Brief 1: Which broadcaster does the article on building a video media kit say is reported to be in talks to produce shows for YouTube?
Brief 2: Write the next part of the article on building a video media kit, continuing after its final sentence.

Passage provided:
┄┄┄┄┄┄┄┄┄┄

Pitch-Ready Video Assets: Build a Media Kit for Approaching Platforms Like YouTube and Disney+
pitchvideoassets

Pitch-Ready Video Assets: Build a Media Kit for Approaching Platforms Like YouTube and Disney+

ddigitalart
2026-03-11
10 min read
Advertisement

Build a platform-ready visual media kit with thumbnails, trailers, branding templates and a publisher checklist to pitch YouTube & Disney+ in 2026.

Hook: Stop Sending One-Pagers — Build a Visual Media Kit That Sells

You're an artist, filmmaker or creator who can make great shows and videos — but when you send a pitch to a platform, your attachments read like a jumble of screenshots and unbranded clips. Platforms like YouTube and Disney+ are increasingly commissioning bespoke content (see BBC talks with YouTube and Disney+’s expanded EMEA commissioning teams in 2026), and that raises the bar: buyers expect a clear creative identity, technical readiness and a visual package that proves you can scale.

The evolution of platform pitching in 2026 — why a visual media kit matters now

In late 2025 and early 2026 we saw major shifts: broadcasters and streamers are expanding direct platform partnerships, commissioning short- and long-form creators, and hiring locally to scale original content in new regions. The BBC is reported to be in talks to produce shows for YouTube, and Disney+ continues to restructure commissioning teams across EMEA. These moves mean platforms are not just licensing viral clips — they want properties with consistent branding, measurable audiences and clean technical deliverables.

┄┄┄┄┄┄┄┄┄┄

Information provided:
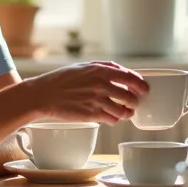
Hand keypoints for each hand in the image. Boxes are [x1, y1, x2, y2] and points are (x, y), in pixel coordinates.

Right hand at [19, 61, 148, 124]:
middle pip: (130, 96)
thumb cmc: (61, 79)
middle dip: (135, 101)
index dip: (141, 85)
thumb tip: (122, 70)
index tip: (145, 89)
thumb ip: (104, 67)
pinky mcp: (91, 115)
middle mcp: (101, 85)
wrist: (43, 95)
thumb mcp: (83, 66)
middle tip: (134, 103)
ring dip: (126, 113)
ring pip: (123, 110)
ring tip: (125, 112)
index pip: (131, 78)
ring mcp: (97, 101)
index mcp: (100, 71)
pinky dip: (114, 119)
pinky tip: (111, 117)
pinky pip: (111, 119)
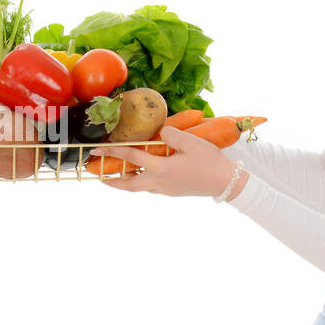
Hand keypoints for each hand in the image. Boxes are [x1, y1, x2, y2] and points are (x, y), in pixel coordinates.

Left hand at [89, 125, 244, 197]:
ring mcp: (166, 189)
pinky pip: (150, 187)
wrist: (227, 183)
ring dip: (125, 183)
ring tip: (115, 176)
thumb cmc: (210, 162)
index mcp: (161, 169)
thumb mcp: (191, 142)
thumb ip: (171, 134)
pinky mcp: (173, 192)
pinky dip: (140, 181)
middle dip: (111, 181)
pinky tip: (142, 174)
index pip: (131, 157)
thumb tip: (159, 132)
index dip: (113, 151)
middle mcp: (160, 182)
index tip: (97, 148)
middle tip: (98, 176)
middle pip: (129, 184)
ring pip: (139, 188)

┄┄┄┄┄┄┄┄┄┄

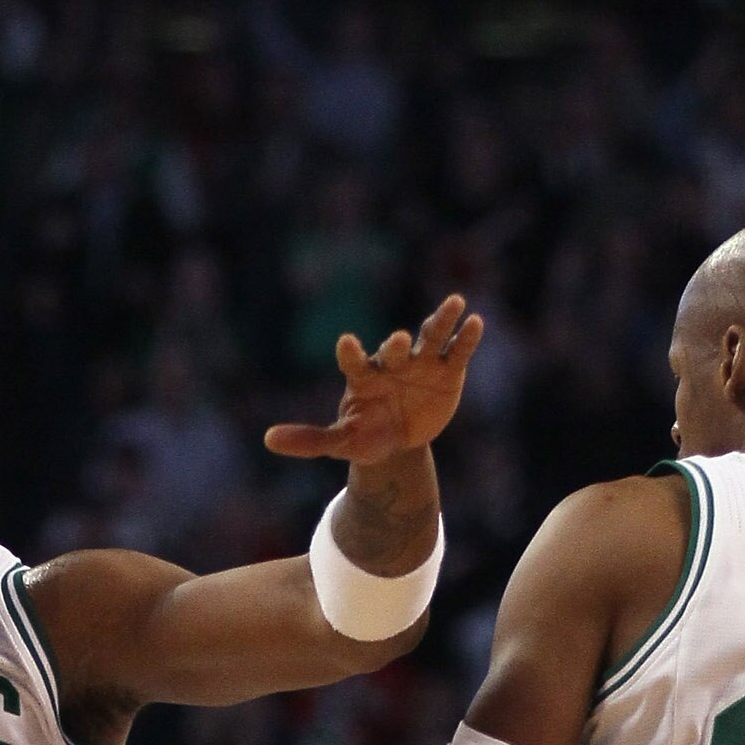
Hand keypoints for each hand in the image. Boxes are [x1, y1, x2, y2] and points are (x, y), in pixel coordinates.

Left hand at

┄┄┄┄┄┄┄┄┄┄

Written answer 1: The BBC.

Written answer 2:
That makes a visual media kit your single most powerful sales asset. It shows you understand both creative and production expectations and gives publishers everything they need to say “yes” — quickly.

What this guide gives you (fast)

  • Step-by-step structure for a pitch-ready visual media kit tailored for platforms like YouTube and Disney+.
  • Exact technical specs, file formats, and export settings to include.
  • A downloadable templates and assets checklist (link below) so you can ship a finished folder today.
  • A ready-to-use publisher pitch checklist and email template to get meetings.

Core components of a platform-ready visual media kit

Think of the media kit as two layers: creative identity and production deliverables. Every platform buyer will scan for both.

1. Cover One-Sheet (Show One-Pager)

  • What: Single-page PDF that summarizes the show idea, tone, length, episode count, target demo, and USP.
  • Key elements: Logline (one sentence), three-sentence synopsis, audience & social proof, distribution ask (commission, licensing, co-pro), contact info.
  • Design tips: Include key art (header image), show logo, and a 30–45 sec sizzle timecode. Use large, legible typography and a clear visual hierarchy.

2. Key Art & Thumbnails

Thumbnails and key art are how your show converts users — give platforms multiple variations and test-ready files.

  • YouTube thumbnail specs: 1280 × 720 px (16:9), max 2 MB, JPG/PNG, sRGB colorspace, readable at mobile size (text ≥ 24 px equivalent).
  • Vertical/Shorts: 1080 × 1920 px (9:16) and 720 × 1280 for faster uploads. Provide PNG and JPG variants and one animated GIF or short MP4 loop (loop ≤ 8s) for social previews.
  • Platform-specific extras: Provide a 3840 × 2160 px (4K) key art for Disney+ style program pages and a print-ready 300 DPI TIFF for promotional materials.
  • Variations: Face-focused thumbnail, concept art, text-overlay version, and brand lockup-only variant. Label files clearly: showname_thumbnail_face_v1.jpg, showname_thumbnail_text_v2.png.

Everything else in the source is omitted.